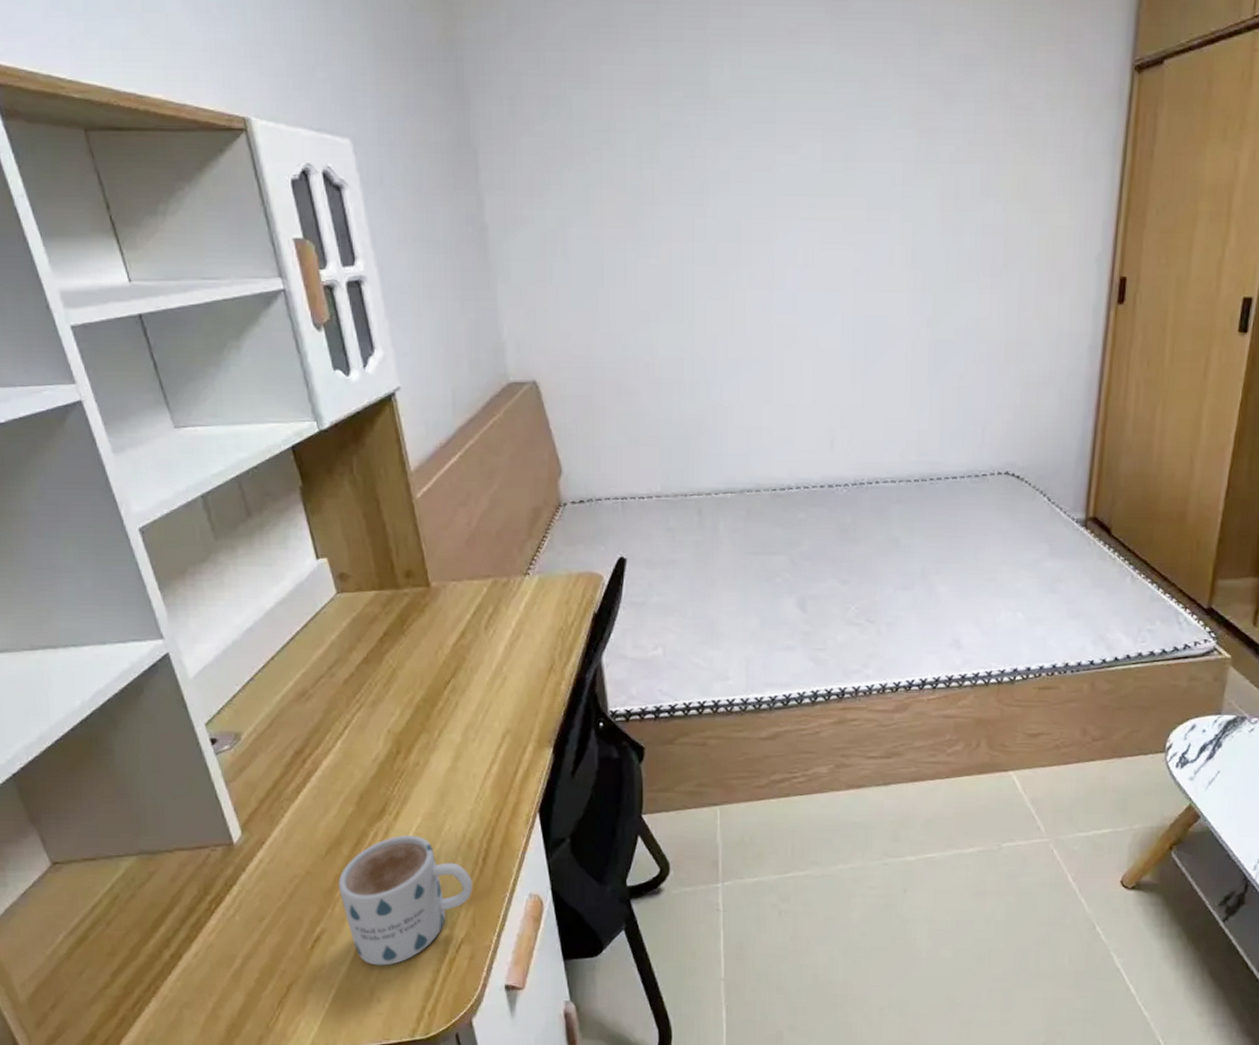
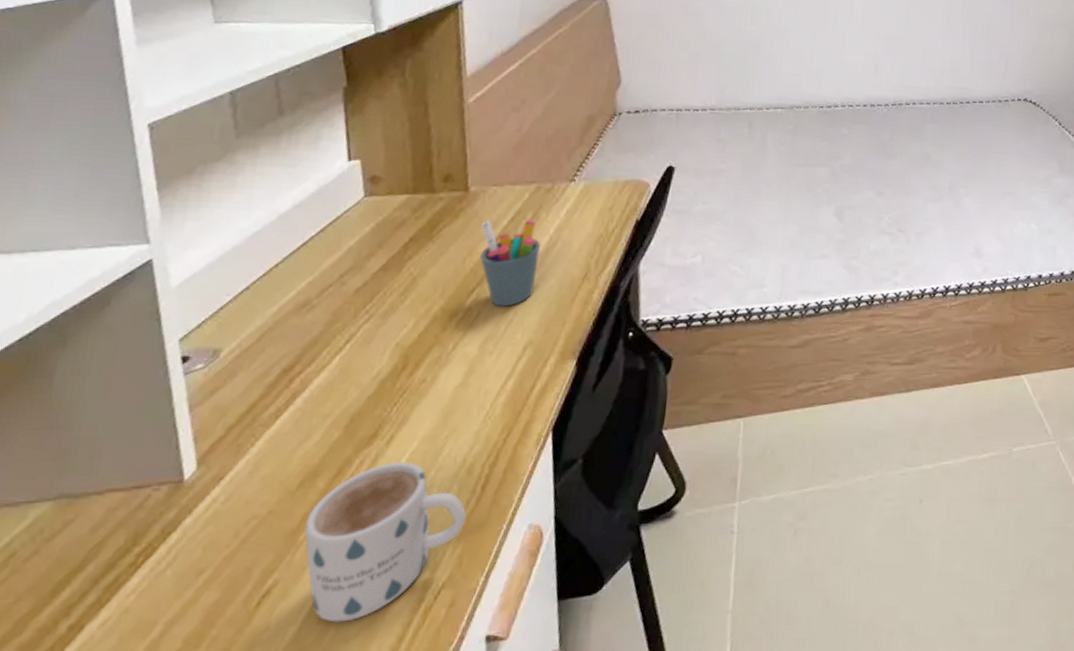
pen holder: none [447,614,505,697] -> present [480,220,540,307]

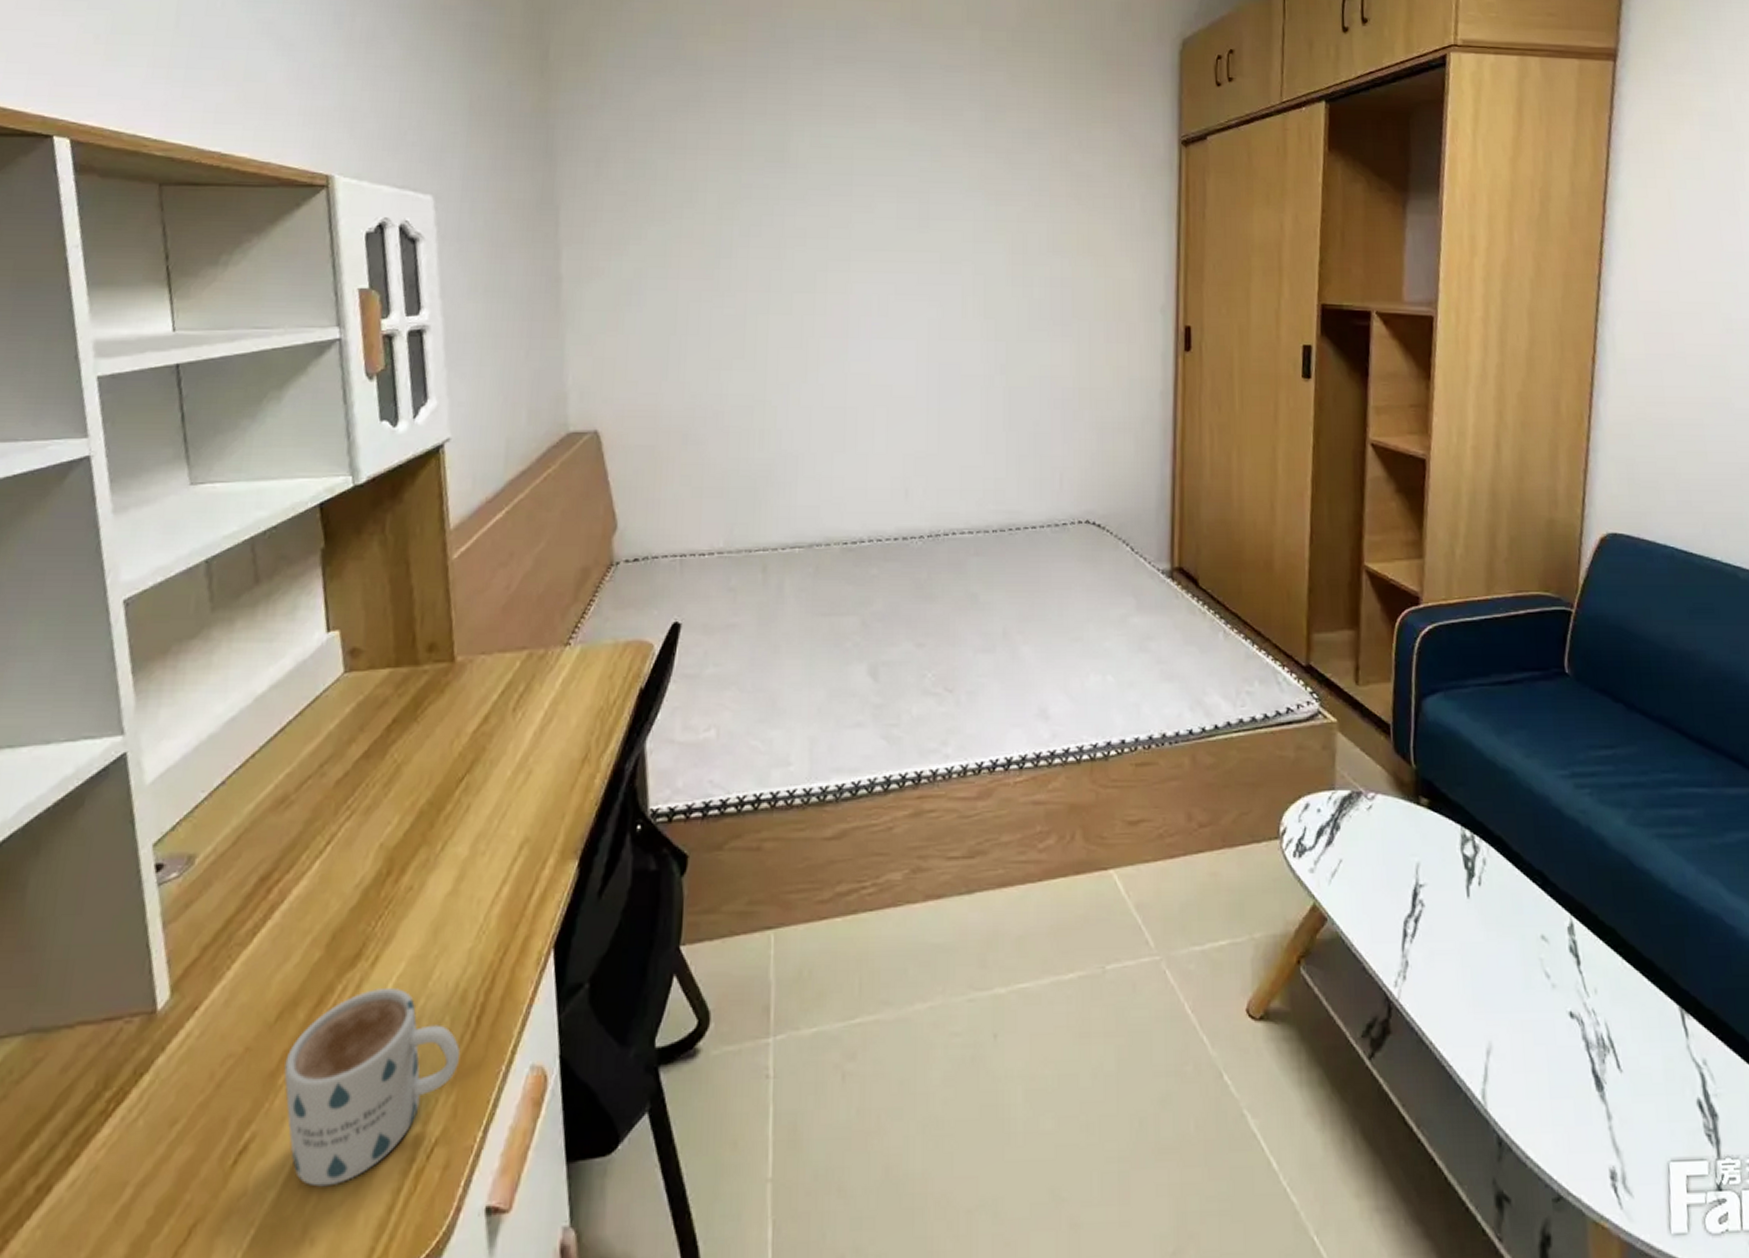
pen holder: present [480,220,540,307] -> none [469,693,534,797]

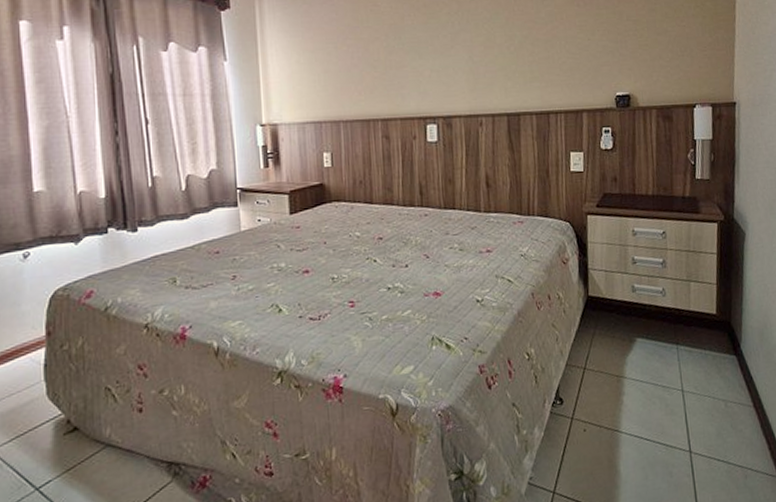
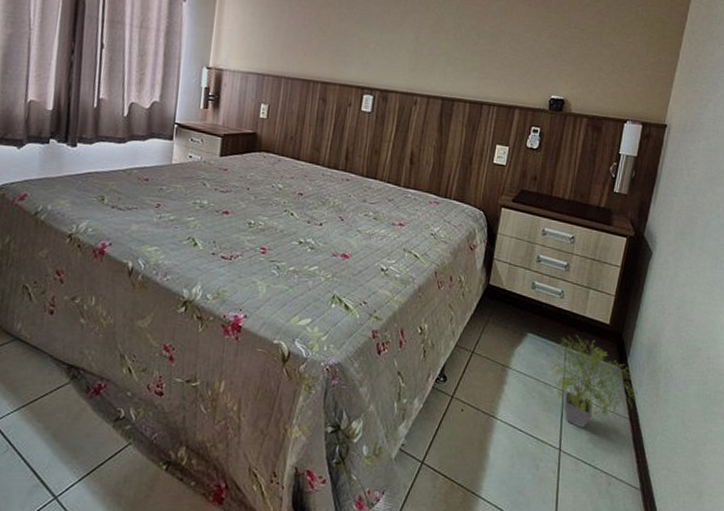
potted plant: none [663,331,760,426] -> present [549,335,642,429]

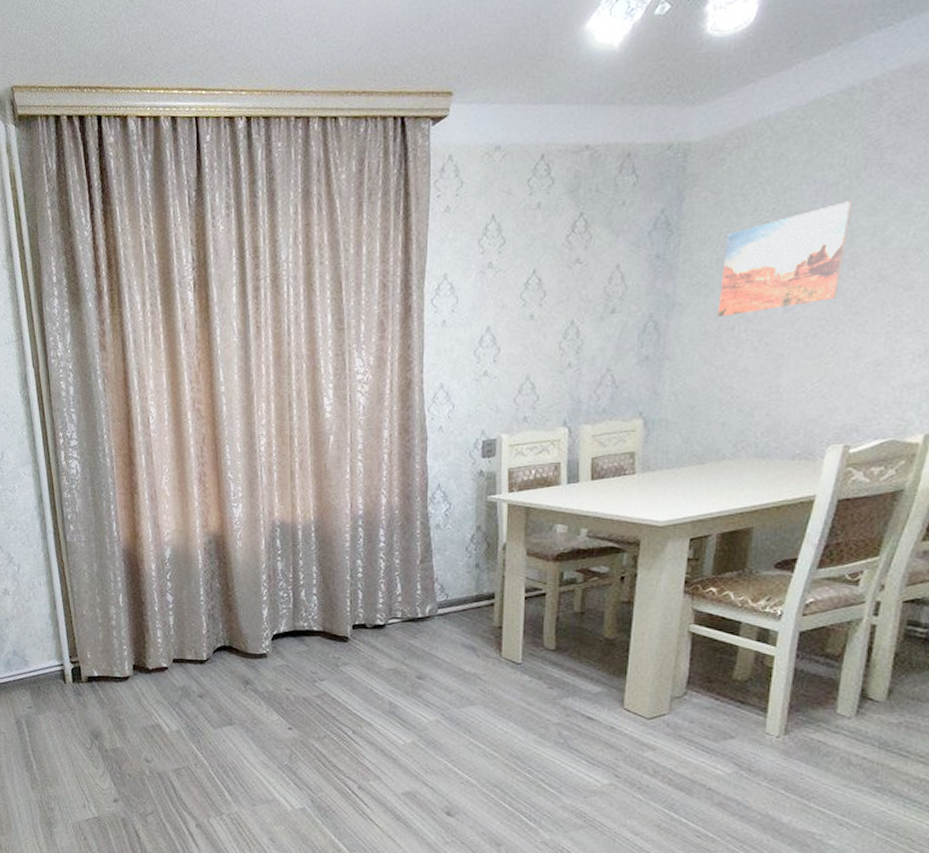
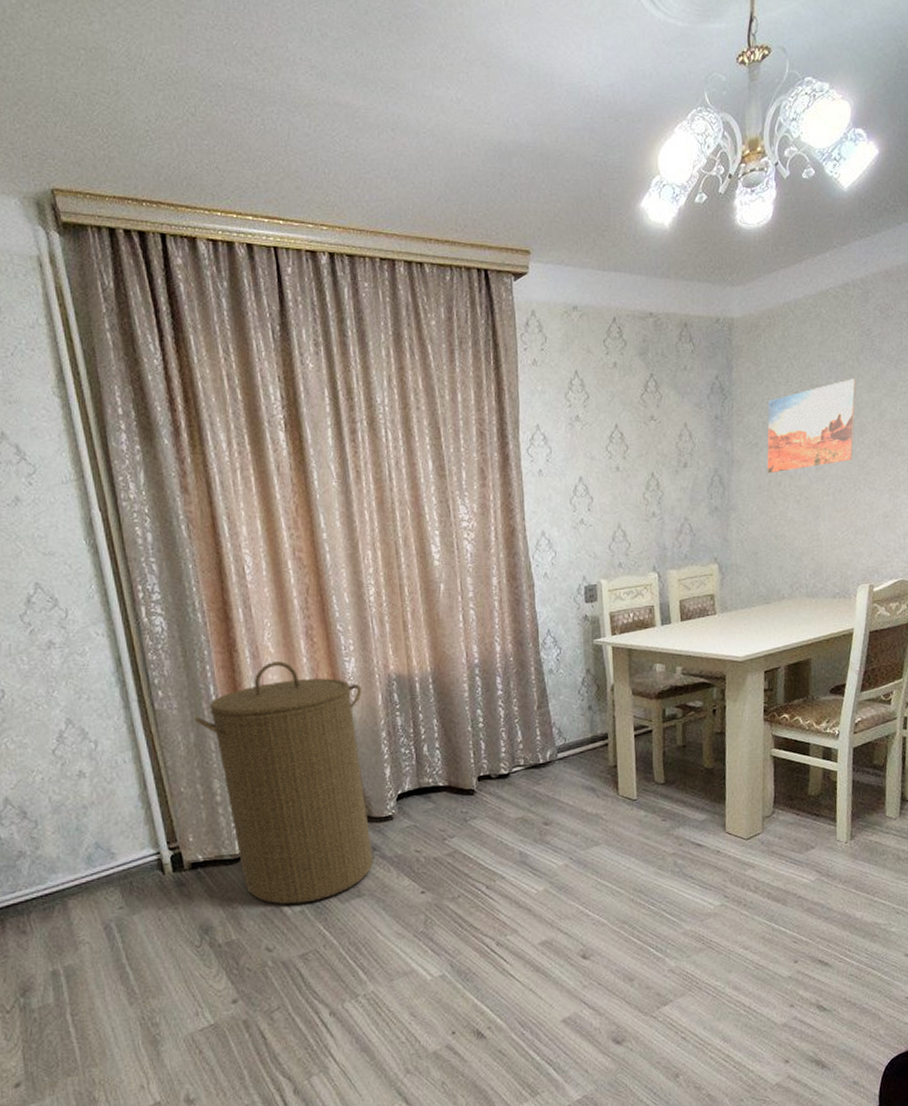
laundry hamper: none [99,504,247,724] -> present [195,661,373,905]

....

**What this task involves:** Please provide a faithful transcription of all the data, pictures excluded.

**Output for this task:**
pen holder: none [447,614,505,697] -> present [480,220,540,307]

pen holder: present [480,220,540,307] -> none [469,693,534,797]

potted plant: none [663,331,760,426] -> present [549,335,642,429]

laundry hamper: none [99,504,247,724] -> present [195,661,373,905]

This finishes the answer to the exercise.